A má oclusão pode ser classificada em quatro classes, podendo ser divididas em esqueléticas simétricas, correspondendo à classe I, II, III e esqueléticas assimétricas, correspondendo à classe IV. A classe I ou Neutroclusão mandibular refere-se ao mau posicionamento de um ou mais dentes, promovendo uma mordida cruzada rostral ou mordida cruzada caudal. A classe II ou Distoclusão mandibular ocorre quando o osso mandibular é mais curto em relação ao maxilar dando a origem ao conhecido braquignatismo. A classe III ou Mesioclusão mandibular, é definida como a mandibula sendo mais comprida do que o maxilar (prognatismo). Por fim, a classe IV ou Mesiodistoclusão, refere-se a uma assimetria maxilomandibular em direção rostro-caudal, latero-lateral ou dorso-ventral.
Consequências
A sintomatologia que resulta desta condição, pode causar dor e desconforto no animal. Algumas das consequências descritas são: fraturas dentárias; anormalidades na erupção dentária; artrose temporo-mandibular; acumulação de placa bacteriana e posteriormente a doença periodontal; desnutrição; formação de caries; desgaste dentário; traumatismo sobre os tecidos moles e formação de fistulas oronasais.
Diagnóstico
O diagnóstico precoce da má oclusão pode contribuir para a sua prevenção, e é conseguido através de uma boa anamnese, exame físico, uso de modelos dentários e com auxílio de métodos de imagiologia, tais como, radiologia intraoral e a tomografia computorizada.
Tratamento e prevenção
O tratamento ortodôntico visa promover a oclusão funcional, saúde bocal e proporcionar bem-estar ao animal, de forma que este leve uma vida confortável e sem dor. Os procedimentos terapêuticos devem ser implementados a partir dos 8-12 meses de idade. Estes incluem a ortodontia intercetiva, que consiste na extração cirúrgica de dentes mal ocluídos que estão a contribuir ou que contribuirão para problemas à medida que o animal envelhece, e na ortodontia corretiva, que através do uso de aparelhos ortodônticos, realiza a movimentação dentária de forma que os dentes não necessitem de ser extraídos cirurgicamente. Estes aparelhos podem ser fixos, como é o caso dos planos inclinados, e brackets, sendo que são mais vantajosos pela impossibilidade de serem removidos pelo animal e serem menos volumosos. No entanto, a principal desvantagem é que os alimentos se acumulam mais facilmente e por isso exigem maior higiene oral. Por outro lado, os aparelhos removíveis, podem ser facilmente retirados durante a higiene oral e reinseridos novamente. A principal desvantagem destes, é serem mais volumosos e haver risco de serem deglutidos pelo animal tornando-se um corpo estranho intestinal.

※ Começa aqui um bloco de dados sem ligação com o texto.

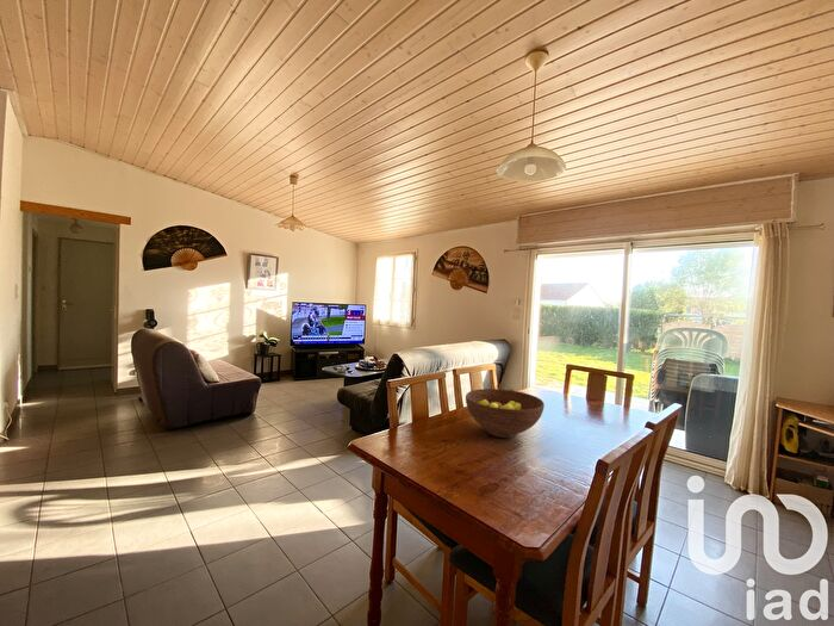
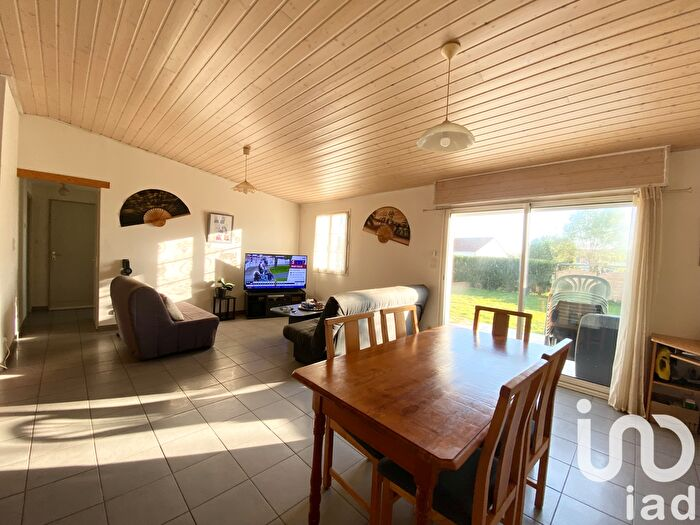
- fruit bowl [465,388,546,439]
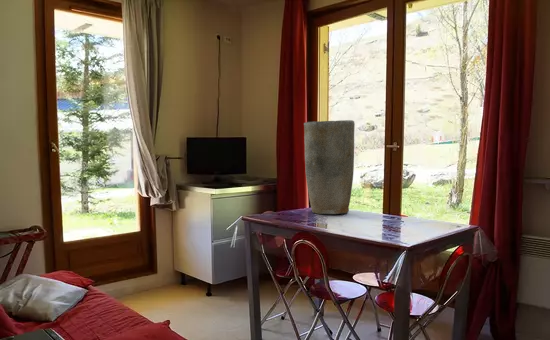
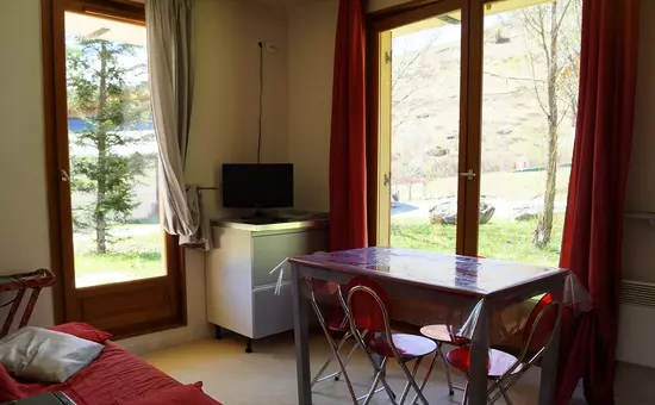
- vase [303,119,356,215]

Por fim, a abordagem preventiva permite a resolução precoce de situações que possam originar más oclusões dentárias a longo prazo. Esta é conseguida através de vários procedimentos, tais como: a extração de dentes decíduos persistentes; avaliação regular do desenvolvimento dentário desde a fase inicial da vida do animal; escovagem diária dos dentes e destartarização; evitar a oferta de guloseimas que promovam o aparecimento de caries e o uso de brinquedos de borracha com tamanho e formato apropriado à cavidade oral.